I have deleted it - sorry.
 
Well done on the adjustments you’ve been making already @Kath Newman

As you can see from just a few responses, different people can have very different sensitivity to carbohydrates, and the important thing is to develop an eating plan which works for you as an individual, and which you enjoy and find flexible enough to sustain long-term.

You have only recently been diagnosed, and a gradual reduction in average BG levels is easier on the fine blood vessels, so don’t panic about not seeing immediate reductions into in-range numbers - a gentle descent can be a better option.

It might be really helpful to check immediately before as well as 2hrs after eating to see what the effect of your various meals are. As long as your BG isn’t rising by more than 2-3mmol/L at 2hrs, you should start to see your levels come down over time. You’ll also be able to identify any specific carbs that you seem to be more sensitive to, and think about reducing portions of those or trying swaps.

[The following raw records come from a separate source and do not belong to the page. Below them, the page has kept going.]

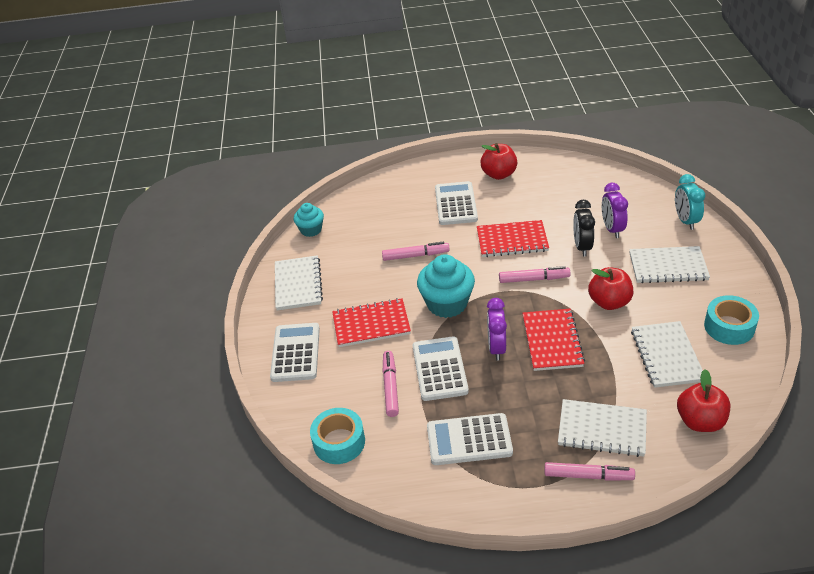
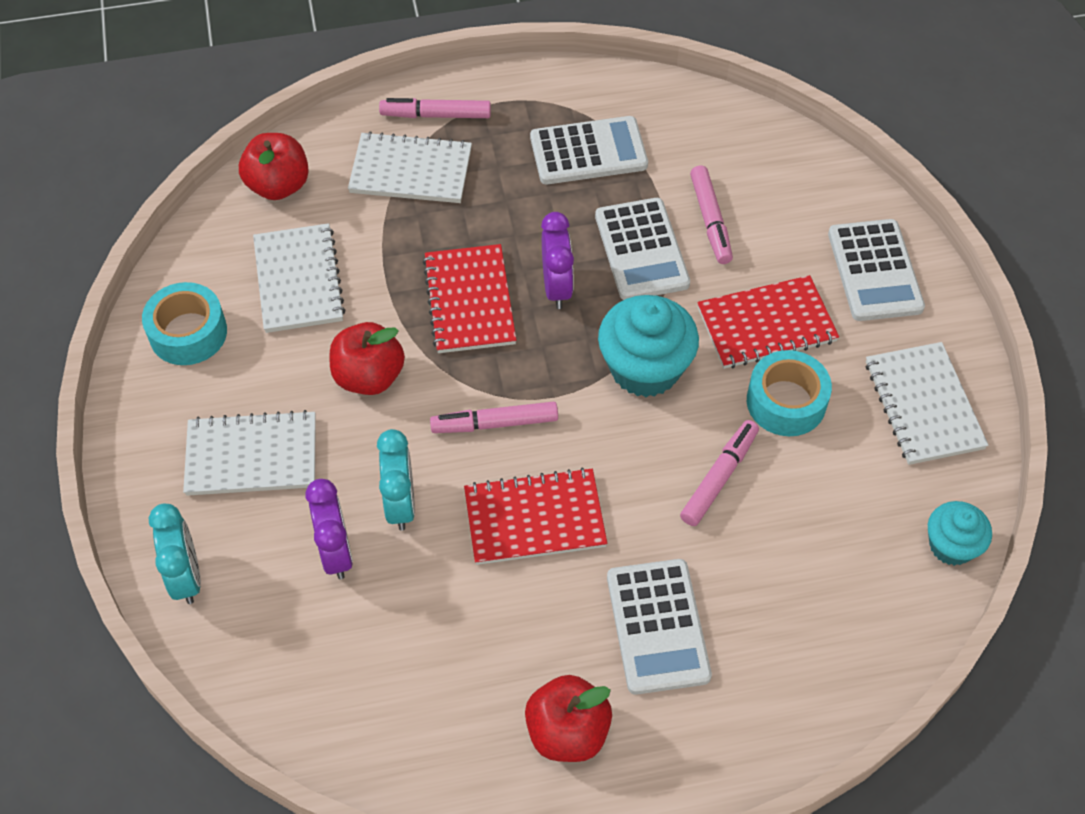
camera: 170 degrees right, 15 degrees up
turquoise tape [310,408,365,464] -> turquoise tape moved to [747,350,832,436]
pink marker [382,242,450,261] -> pink marker turned 135 degrees clockwise [680,420,759,526]
black clock [573,200,595,256] -> turquoise clock [377,429,415,531]

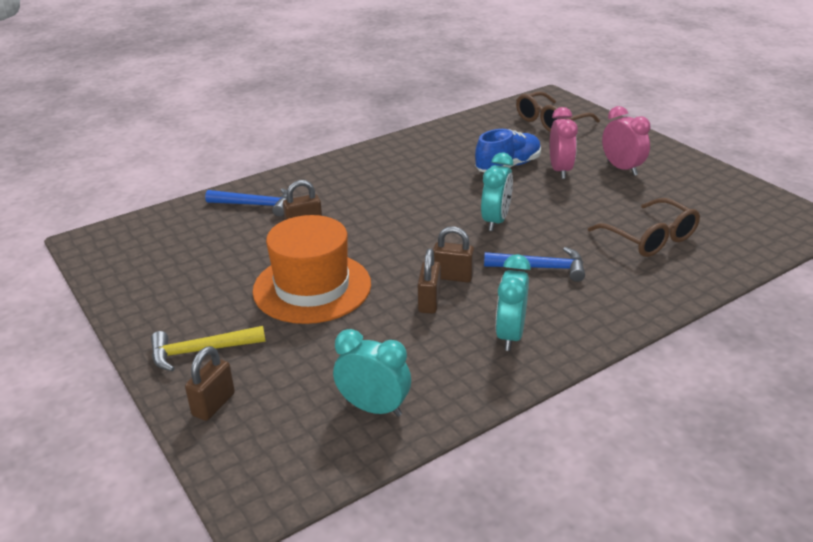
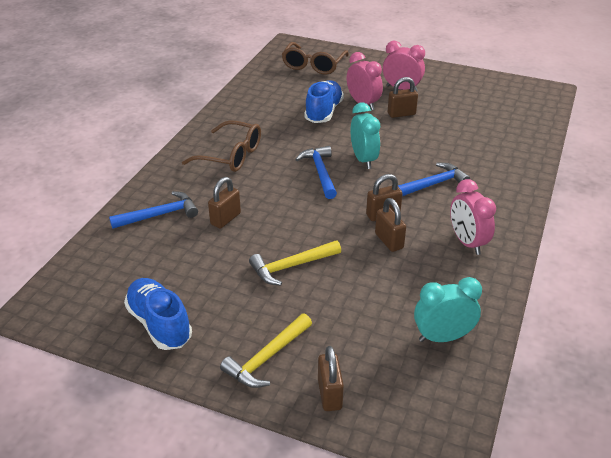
camera: 35 degrees left, 5 degrees up
orange hat [253,215,371,324] -> yellow hammer [249,240,341,285]
turquoise clock [496,254,531,351] -> pink clock [450,179,496,255]
brown glasses [588,198,700,257] -> brown glasses moved to [182,120,261,172]
none -> blue shoe [124,278,192,350]
none -> blue hammer [295,146,337,199]
none -> brown padlock [388,77,418,118]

Let us know how things go, and keep chipping away at it! It’s a marathon not a sprint etc etc 🙂
Thank you, have been monitoring my levels and trying to link them with what I’ve eaten but doesn’t seem to be any rationale … for example this morning I had an omelette, spent the next two hours cleaning and levels had risen from 8 to 16, last night I had grilled chicken, small portion homemade pasta salad and green salad and levels were 7.6 to 13.8. I am seeing my diabetic nurse early September and have a feeling my medication will be increased. Only on 1000mg metformin so plenty of scope to increase
 
Thank you, have been monitoring my levels and trying to link them with what I’ve eaten but doesn’t seem to be any rationale … for example this morning I had an omelette, spent the next two hours cleaning and levels had risen from 8 to 16, last night I had grilled chicken, small portion homemade pasta salad and green salad and levels were 7.6 to 13.8. I am seeing my diabetic nurse early September and have a feeling my medication will be increased. Only on 1000mg metformin so plenty of scope to increase
Those do seem unexpectedly high increases from the food you have eaten, worth trying to keep a good record of what you have and the approx carb amount alongside your readings. This will give you some evidence to show to your diabetic nurse.